Revised Mythologies: “New Southern Photography” at the Ogden Museum of Southern Art

Marjorie Rawle considers how an exhibition at the Ogden Museum of Southern Art questions the ways we perceive regional histories.

Nancy Newberry, Untitled, 2016. Archival pigment print. Courtesy the artist.

Whether we care to admit it or not, societies are built on myths. Some go widely undetected as such through the passage of centuries and generations—like American democracy, freedom, and individualism—but they are myths nonetheless, cultivated and engrained by our respective cultures in the name of common ideals. What does it mean, then, to make new myths, ones to replace the old ones that no longer serve and that even endanger us? “New Southern Photography” at the Ogden Museum of Southern Art poses this question as it maps a network of re-envisionings of a region with a long history of mythologizing: the American South.

Citing photographers like William Eggleston, William Christenberry, and Sally Mann as creators and propagators of a bucolic “Southernization” in contemporary photography, “New Southern Photography” seeks to overthrow this homogenizing aesthetic in order to reveal the rich diversity both of the region itself and in the art made in and about it. This is not to say that echoes of the dream-like quality of these canonical photographs are not felt in the exhibition; most of the works on view retain the same atmospheric allure that has come to define this lineage of Southern photography. The electric color palette of Nancy Newberry’s costumed actors, the sensuous texture of Christa Blackwood’s encaustic photogravure landscapes, and the eerie luminance of work by Andrew Moore, Maury Gortemiller, and John Chiara all transport the viewer into lush environs that recall the enchanted realms of Mann and Eggleston.
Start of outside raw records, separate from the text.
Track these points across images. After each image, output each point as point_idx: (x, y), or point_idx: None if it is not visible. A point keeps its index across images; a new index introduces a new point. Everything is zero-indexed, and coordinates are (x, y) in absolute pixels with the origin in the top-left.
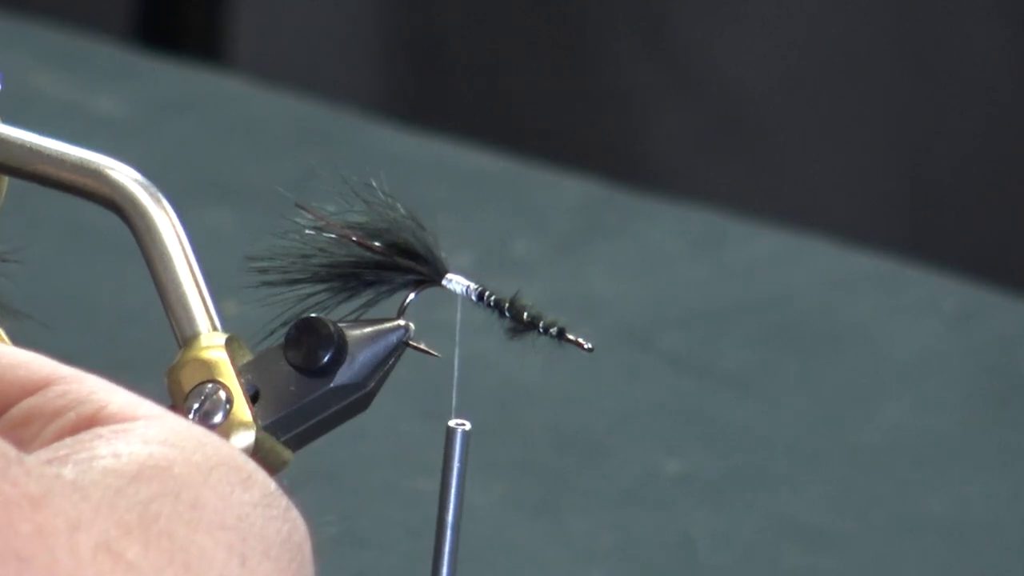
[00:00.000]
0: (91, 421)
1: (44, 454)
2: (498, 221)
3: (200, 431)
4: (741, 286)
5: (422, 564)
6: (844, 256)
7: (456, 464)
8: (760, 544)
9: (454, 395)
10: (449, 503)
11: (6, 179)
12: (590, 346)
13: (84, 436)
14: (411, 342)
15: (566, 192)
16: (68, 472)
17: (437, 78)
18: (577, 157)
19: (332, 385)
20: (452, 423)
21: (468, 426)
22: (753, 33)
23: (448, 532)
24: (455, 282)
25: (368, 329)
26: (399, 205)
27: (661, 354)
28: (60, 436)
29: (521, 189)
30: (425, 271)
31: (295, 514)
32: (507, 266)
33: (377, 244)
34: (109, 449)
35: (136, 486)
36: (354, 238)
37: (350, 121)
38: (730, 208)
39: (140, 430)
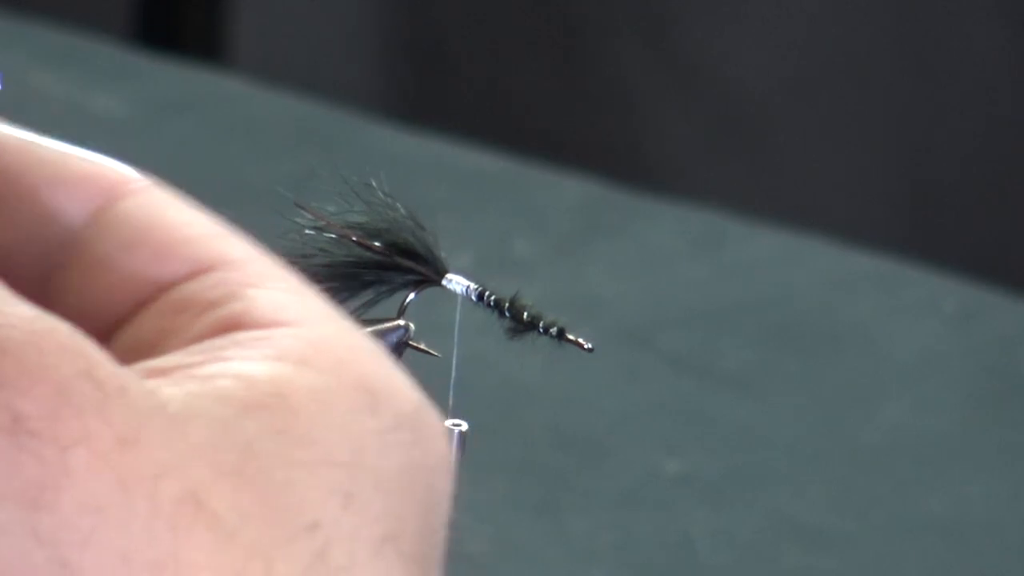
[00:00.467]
0: (235, 322)
1: (175, 358)
2: (498, 221)
3: (346, 345)
4: (741, 286)
5: None
6: (844, 256)
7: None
8: (760, 544)
9: (451, 395)
10: None
11: None
12: (590, 346)
13: (220, 342)
14: (411, 342)
15: (566, 192)
16: (176, 403)
17: (437, 78)
18: (577, 157)
19: None
20: (448, 423)
21: (465, 426)
22: (753, 33)
23: None
24: (455, 282)
25: (368, 329)
26: (399, 205)
27: (661, 354)
28: (202, 336)
29: (521, 189)
30: (425, 271)
31: (433, 433)
32: (507, 266)
33: (377, 244)
34: (237, 367)
35: (244, 420)
36: (354, 238)
37: (350, 121)
38: (730, 208)
39: (279, 340)
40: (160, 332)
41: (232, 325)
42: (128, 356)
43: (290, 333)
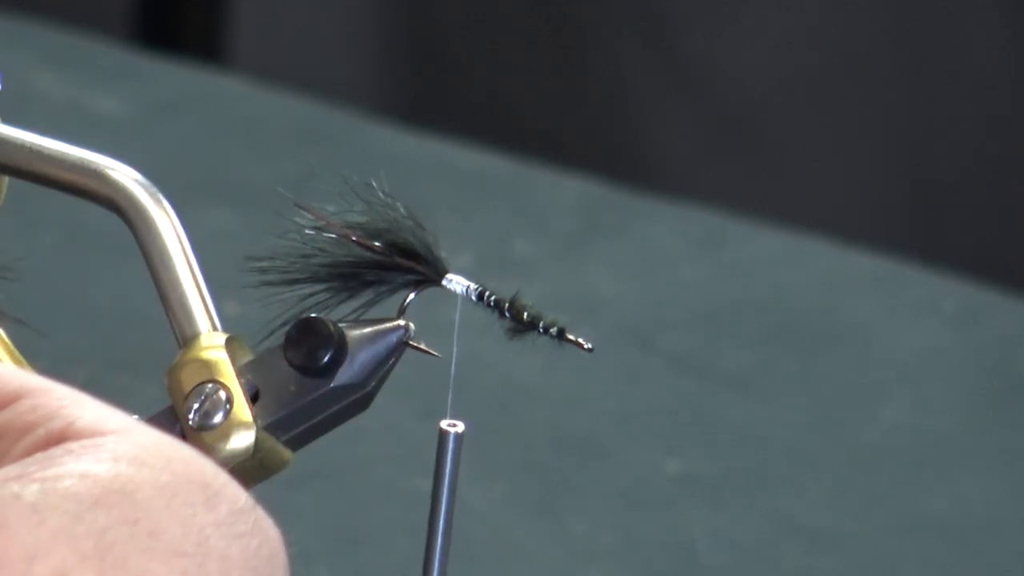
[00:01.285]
0: (61, 436)
1: (13, 470)
2: (498, 221)
3: (172, 445)
4: (741, 286)
5: (421, 564)
6: (844, 256)
7: (448, 466)
8: (760, 544)
9: (450, 395)
10: (441, 505)
11: (6, 179)
12: (590, 346)
13: (55, 452)
14: (411, 342)
15: (566, 192)
16: (29, 494)
17: (437, 78)
18: (577, 157)
19: (332, 385)
20: (444, 424)
21: (461, 427)
22: (753, 33)
23: (439, 535)
24: (455, 282)
25: (368, 329)
26: (399, 205)
27: (661, 354)
28: (30, 452)
29: (521, 189)
30: (425, 271)
31: (266, 525)
32: (507, 266)
33: (377, 244)
34: (77, 468)
35: (95, 512)
36: (354, 238)
37: (350, 121)
38: (730, 208)
39: (111, 445)
40: None
41: (59, 438)
42: None
43: (119, 439)
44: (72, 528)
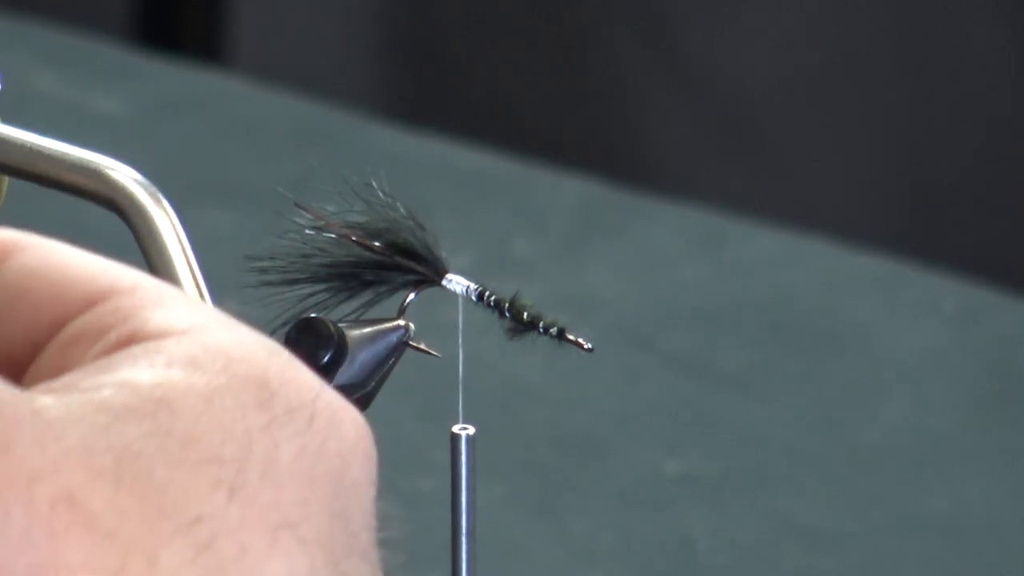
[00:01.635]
0: (130, 339)
1: (66, 379)
2: (498, 221)
3: (238, 344)
4: (741, 286)
5: (422, 564)
6: (844, 256)
7: (464, 469)
8: (760, 544)
9: (460, 399)
10: (461, 509)
11: (6, 179)
12: (590, 346)
13: (116, 357)
14: (411, 342)
15: (566, 192)
16: (53, 409)
17: (437, 78)
18: (577, 157)
19: (332, 385)
20: (456, 428)
21: (472, 430)
22: (753, 33)
23: (463, 538)
24: (455, 282)
25: (368, 329)
26: (399, 205)
27: (661, 354)
28: (97, 358)
29: (521, 189)
30: (425, 271)
31: (339, 420)
32: (507, 266)
33: (377, 244)
34: (121, 375)
35: (124, 424)
36: (354, 238)
37: (350, 121)
38: (730, 208)
39: (170, 347)
40: (58, 366)
41: (125, 342)
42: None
43: (182, 340)
44: (92, 443)
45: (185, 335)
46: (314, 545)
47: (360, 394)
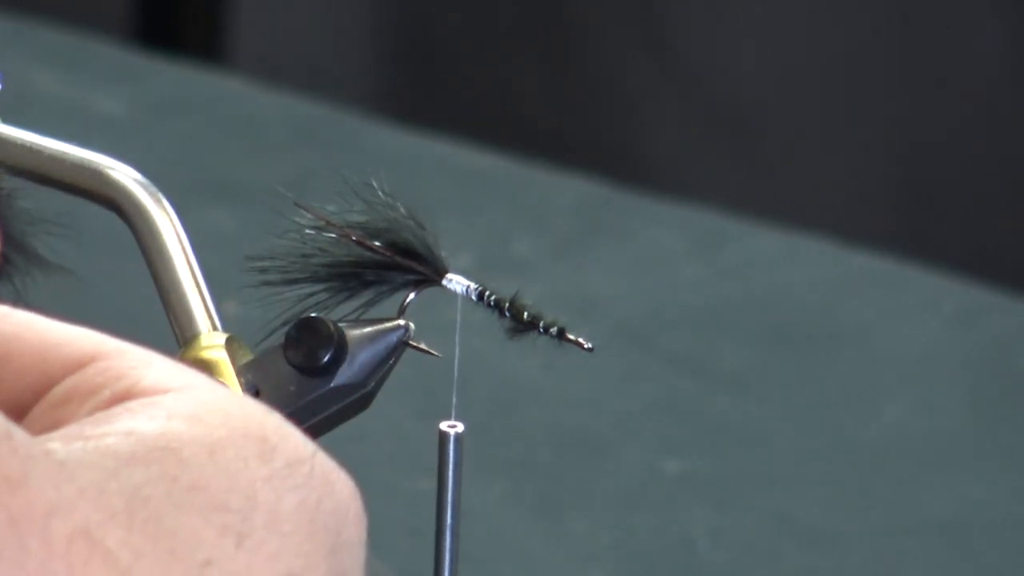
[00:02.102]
0: (124, 396)
1: (68, 430)
2: (498, 221)
3: (235, 402)
4: (741, 286)
5: (422, 564)
6: (844, 256)
7: (451, 467)
8: (760, 544)
9: (454, 396)
10: (446, 506)
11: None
12: (590, 346)
13: (114, 411)
14: (411, 342)
15: (566, 192)
16: (63, 451)
17: (437, 78)
18: (577, 157)
19: (332, 385)
20: (444, 426)
21: (461, 428)
22: (753, 33)
23: (447, 536)
24: (455, 282)
25: (368, 329)
26: (399, 205)
27: (661, 354)
28: (93, 413)
29: (521, 189)
30: (425, 271)
31: (333, 479)
32: (507, 266)
33: (377, 244)
34: (125, 425)
35: (132, 468)
36: (354, 238)
37: (350, 121)
38: (730, 208)
39: (169, 403)
40: (50, 424)
41: (122, 398)
42: None
43: (180, 396)
44: (103, 484)
45: (181, 392)
46: None
47: (360, 394)
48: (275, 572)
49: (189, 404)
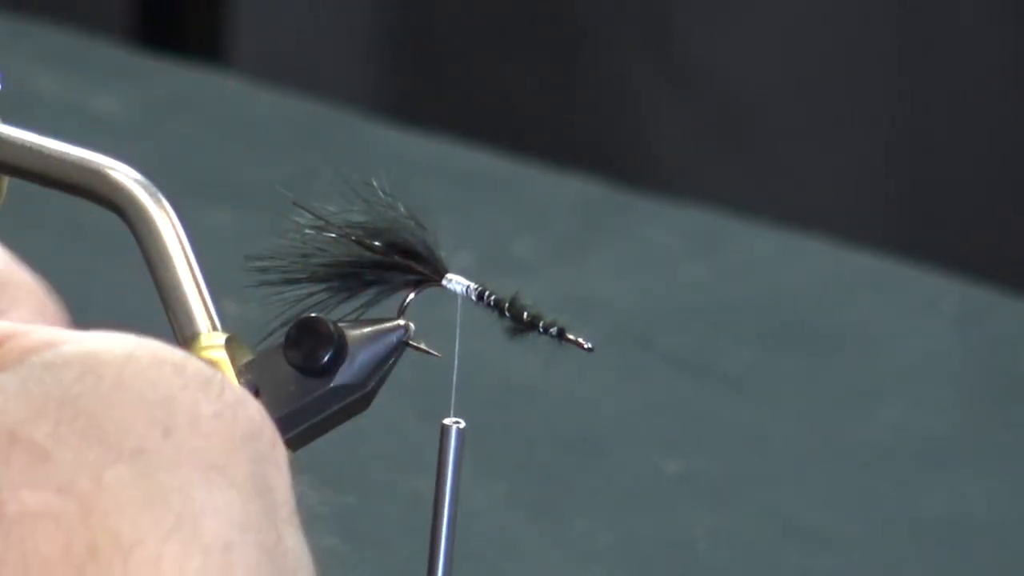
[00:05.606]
0: (32, 348)
1: None
2: (498, 221)
3: (135, 338)
4: (741, 286)
5: (422, 564)
6: (844, 256)
7: (451, 462)
8: (760, 544)
9: (453, 394)
10: (444, 501)
11: (6, 179)
12: (590, 346)
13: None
14: (411, 342)
15: (566, 192)
16: None
17: (437, 78)
18: (577, 157)
19: (332, 385)
20: (447, 421)
21: (463, 424)
22: (753, 34)
23: (444, 531)
24: (455, 282)
25: (368, 329)
26: (399, 205)
27: (661, 354)
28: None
29: (521, 189)
30: (425, 271)
31: (241, 399)
32: (507, 266)
33: (377, 244)
34: (45, 353)
35: (56, 371)
36: (354, 238)
37: (350, 121)
38: (730, 208)
39: (80, 334)
40: None
41: (31, 351)
42: None
43: (90, 333)
44: (29, 388)
45: (92, 333)
46: (243, 489)
47: (360, 394)
48: (202, 462)
49: (100, 335)
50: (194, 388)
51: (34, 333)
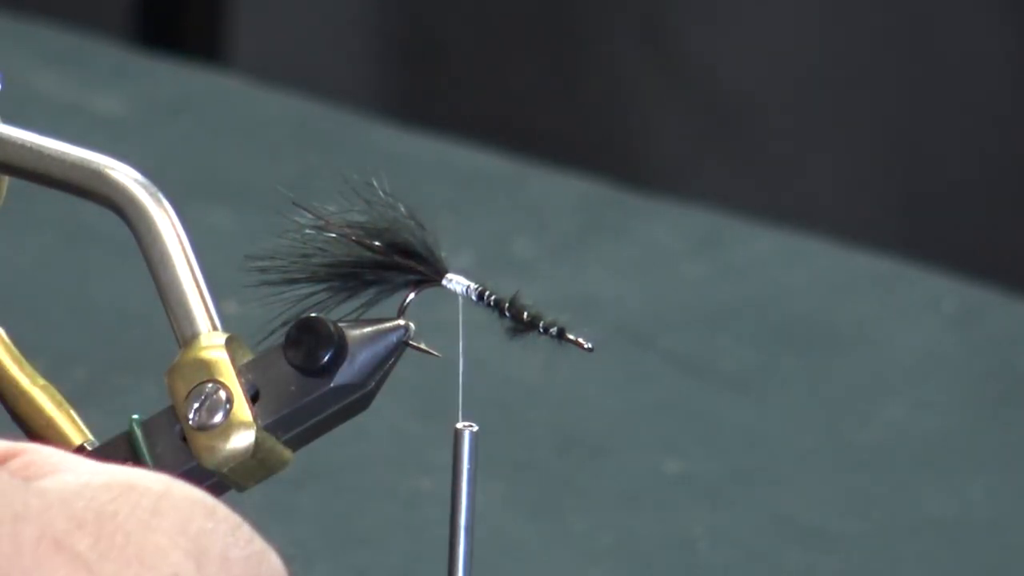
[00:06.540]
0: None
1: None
2: (498, 221)
3: (178, 480)
4: (741, 286)
5: (422, 564)
6: (844, 256)
7: (466, 466)
8: (760, 544)
9: (460, 396)
10: (461, 505)
11: (6, 179)
12: (590, 346)
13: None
14: (411, 342)
15: (566, 192)
16: (32, 480)
17: (437, 78)
18: (577, 157)
19: (332, 385)
20: (460, 425)
21: (476, 428)
22: (753, 34)
23: (462, 534)
24: (455, 282)
25: (368, 329)
26: (399, 204)
27: (661, 354)
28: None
29: (521, 189)
30: (425, 271)
31: (265, 548)
32: (507, 266)
33: (377, 244)
34: (79, 475)
35: (95, 491)
36: (354, 237)
37: (350, 121)
38: (730, 208)
39: (108, 465)
40: None
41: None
42: None
43: (112, 465)
44: (70, 501)
45: (107, 466)
46: None
47: (360, 394)
48: None
49: (127, 468)
50: (224, 531)
51: (41, 452)
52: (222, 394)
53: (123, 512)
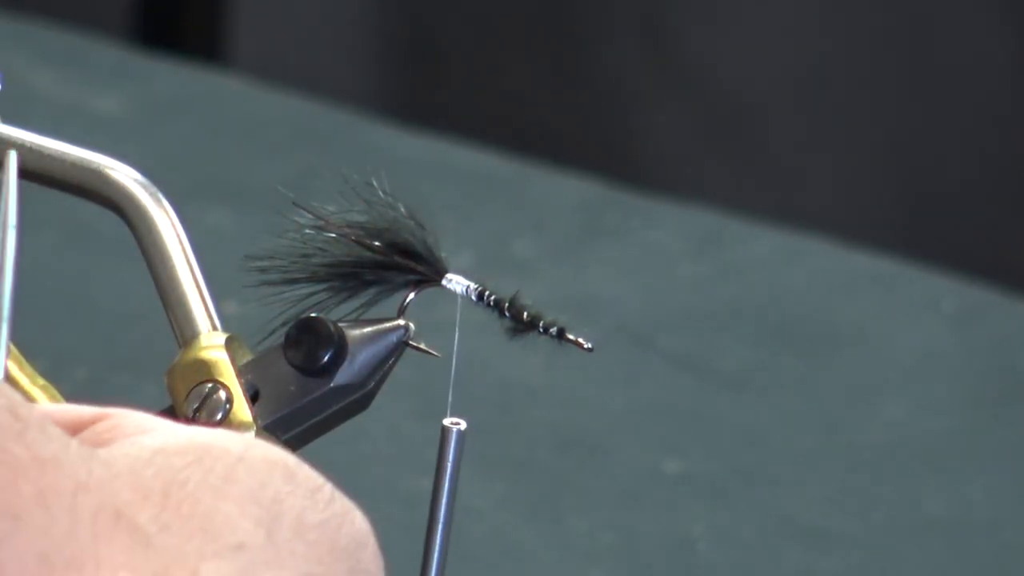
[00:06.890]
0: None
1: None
2: (498, 221)
3: (260, 441)
4: (741, 286)
5: (420, 564)
6: (844, 256)
7: (450, 463)
8: (760, 544)
9: (450, 394)
10: (441, 501)
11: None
12: (590, 346)
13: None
14: (411, 342)
15: (566, 192)
16: (102, 449)
17: (437, 78)
18: (577, 157)
19: (332, 385)
20: (447, 422)
21: (463, 425)
22: (753, 34)
23: (439, 530)
24: (455, 282)
25: (368, 329)
26: (399, 205)
27: (661, 354)
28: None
29: (521, 189)
30: (425, 271)
31: (349, 509)
32: (507, 266)
33: (377, 244)
34: (156, 439)
35: (168, 457)
36: (354, 238)
37: (350, 121)
38: (730, 208)
39: (188, 427)
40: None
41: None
42: None
43: (195, 426)
44: (139, 469)
45: (193, 428)
46: None
47: (360, 394)
48: (300, 570)
49: (213, 430)
50: (302, 495)
51: (129, 416)
52: (222, 394)
53: (194, 479)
RaMell Ross, iHome, 2012. Archival pigment print. Courtesy the artist.

What is different here, however, is what curator Richard McCabe calls the presence of a “postmodern” angle—an awareness of the romanticism of the South and a willingness to interrogate its validity using the same visual tools that cultivated the idealized image in the first place. Rather than eliding realities like petrochemical pollution, racial oppression, and redlining, artists like David Emitt Adams, RaMell Ross, and Celestia Morgan craft spectacular images that make these issues present—Adams’ use of 55-gallon oil-drum lids for image surfaces, Ross’ foregrounding of black bodies in Hale County, Alabama, or Morgan’s exploration of abstract and discriminatory urban-planning policies that cause and perpetuate blight in communities.
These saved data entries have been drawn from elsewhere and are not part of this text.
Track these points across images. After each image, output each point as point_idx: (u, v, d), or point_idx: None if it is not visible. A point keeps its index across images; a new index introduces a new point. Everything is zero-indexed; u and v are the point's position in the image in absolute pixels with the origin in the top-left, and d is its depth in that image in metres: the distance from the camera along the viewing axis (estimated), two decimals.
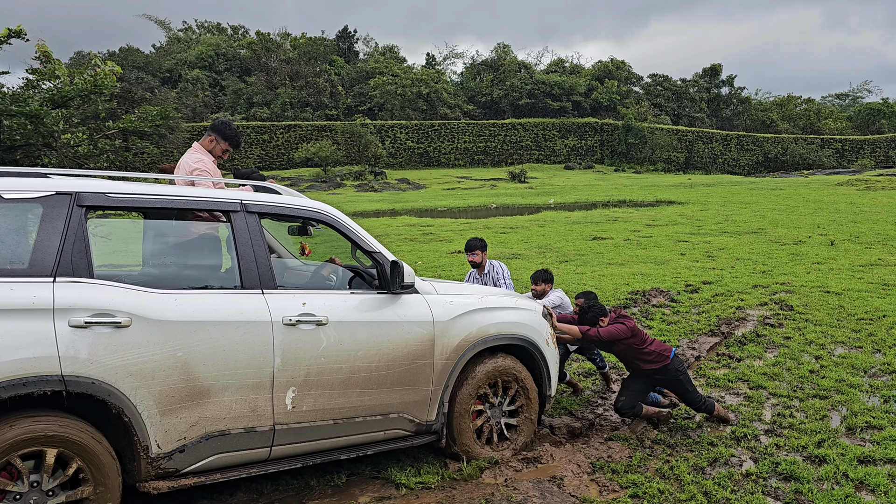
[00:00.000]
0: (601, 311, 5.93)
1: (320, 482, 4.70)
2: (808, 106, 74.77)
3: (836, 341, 8.06)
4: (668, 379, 5.79)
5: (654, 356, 5.76)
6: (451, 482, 4.72)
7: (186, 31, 73.09)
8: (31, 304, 3.38)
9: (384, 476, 4.80)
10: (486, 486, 4.65)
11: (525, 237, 18.52)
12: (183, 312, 3.80)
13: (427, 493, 4.56)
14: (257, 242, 4.24)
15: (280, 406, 4.12)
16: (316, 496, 4.53)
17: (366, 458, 5.02)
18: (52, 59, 10.92)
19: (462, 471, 4.82)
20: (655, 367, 5.76)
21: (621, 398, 5.82)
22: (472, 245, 7.03)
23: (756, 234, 18.31)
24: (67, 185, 3.75)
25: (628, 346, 5.78)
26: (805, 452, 5.17)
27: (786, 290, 10.90)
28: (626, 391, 5.86)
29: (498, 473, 4.82)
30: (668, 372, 5.77)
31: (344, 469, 4.85)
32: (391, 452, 5.00)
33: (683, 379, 5.79)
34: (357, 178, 44.99)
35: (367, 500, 4.46)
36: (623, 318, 5.86)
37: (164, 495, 4.28)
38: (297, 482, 4.69)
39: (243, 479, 4.65)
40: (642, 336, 5.83)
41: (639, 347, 5.77)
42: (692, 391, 5.80)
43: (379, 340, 4.48)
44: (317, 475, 4.77)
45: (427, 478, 4.73)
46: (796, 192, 32.22)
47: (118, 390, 3.55)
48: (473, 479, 4.75)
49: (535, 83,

The driving force of the exhibition is a probing of narrative and truth in a region with a complex relationship to these concepts. Each of the 25 artists offers a series of photographs, rather than a lone image, resulting in a complex web of connected stories that divulge something about their subjects. Perhaps more specific than a “postmodern” approach, there is a collective effort to draw out the innumerable nuances of the American South today, leaving behind a singular, romanticized view in favor of a divergent multitude of new lenses.

Editor's Note

“New Southern Photography” is on view through March 10, 2019, at the Ogden Museum of Southern Art (925 Camp Street) in New Orleans.